Trzy kropki: Mecz z Notts County
Liverpool we wtorek dopiero po dogrywce wyeliminował w drugiej rundzie Pucharu Ligi Notts County, choć mało kto spodziewał się takich problemów. Zapraszamy na bardziej szczegółową analizę w nowym wydaniu „Trzech kropek”.
O ogólnym przebiegu meczu… (Oski_LFC)
Miało być łatwo i przyjemnie. Owszem, było, ale tylko do czasu. Kiedy wydawało się, że Liverpool zapakuje kolejne bramki, zaczęła się zupełnie bezsensowna nerwówka. Goście po pierwszym golu (bądź co bądź, ze spalonego) poczuli wiatr w żaglach i nic dziwnego, że wtedy przebieg meczu uległ zmianie. Druga stracona bramka, biorąc pod uwagę mentalność the Reds, była do przewidzenia i całe szczęście, że potrafiliśmy się podnieść w dogrywce i ostatecznie wygrać. Jednak mimo wszystko jestem rozczarowany faktem, że w ogóle dopuszczono do takiej sytuacji, gdyż w Premier League źle by to się skończyło, a podopieczni Rodgersa za bardzo igrają z ogniem w nowym sezonie. Najważniejsze jest zwycięstwo, ale dlaczego Liverpool sprawia, że nasze życie nigdy nie będzie spokojne? Ech.

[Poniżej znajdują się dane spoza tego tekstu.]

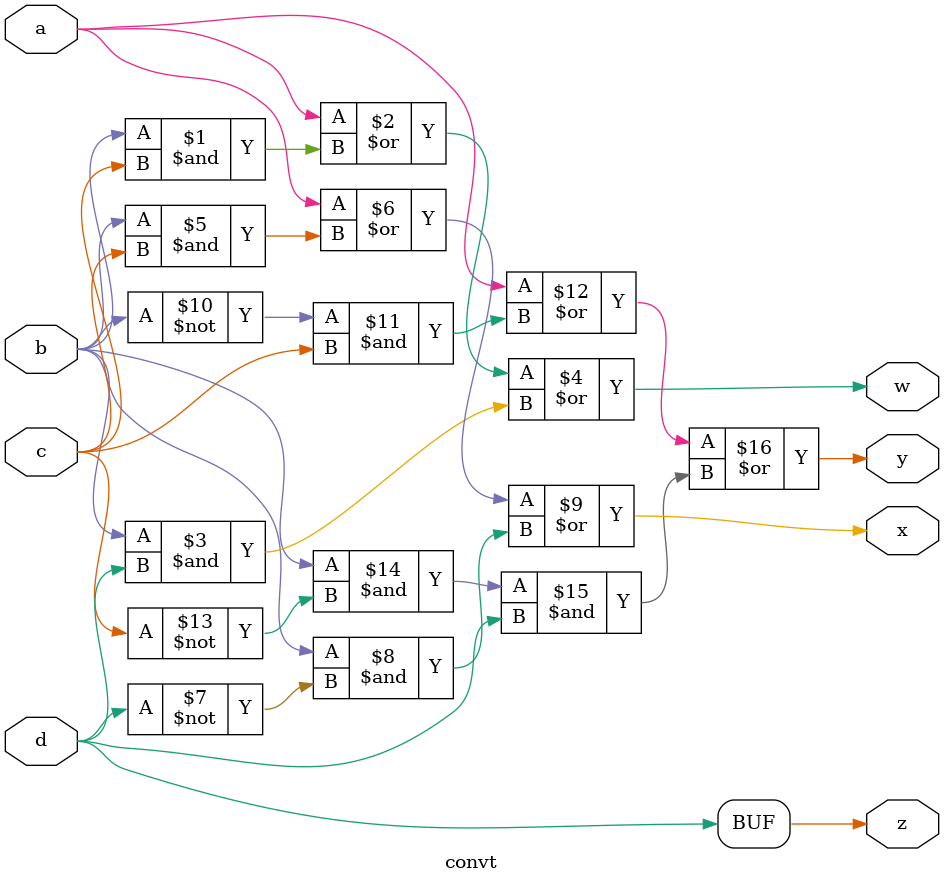
<source format=v>
`timescale 1ns / 1ps

module convt(
    input a,b,c,d,
    output x,y,z,w
    );
    assign w = a|(b&c)|(b&d);
    assign x = a|(b&c)|(b&~d);
    assign y = a|(~b&c)|(b&~c&d);
    assign z = d;
endmodule

</source>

O dosyć mocnym składzie the Reds… (Gall)
Muszę przyznać, że byłem zaskoczony, kiedy ujrzałem taką jedenastkę. Takim ustawieniem powinniśmy spokojnie wygrać w regulaminowym czasie, ale jak widać trzeba było jeszcze wystawić kilku zawodników pierwszego składu. Po raz kolejny rozczarowałem się grą Wisdoma i wciąż uważam, że powinniśmy go jak najszybciej wypożyczyć. Mimo wszystko widać było, że Brendan poważnie traktuje rozgrywki krajowe. Liczę na zwycięstwo w tym pucharze.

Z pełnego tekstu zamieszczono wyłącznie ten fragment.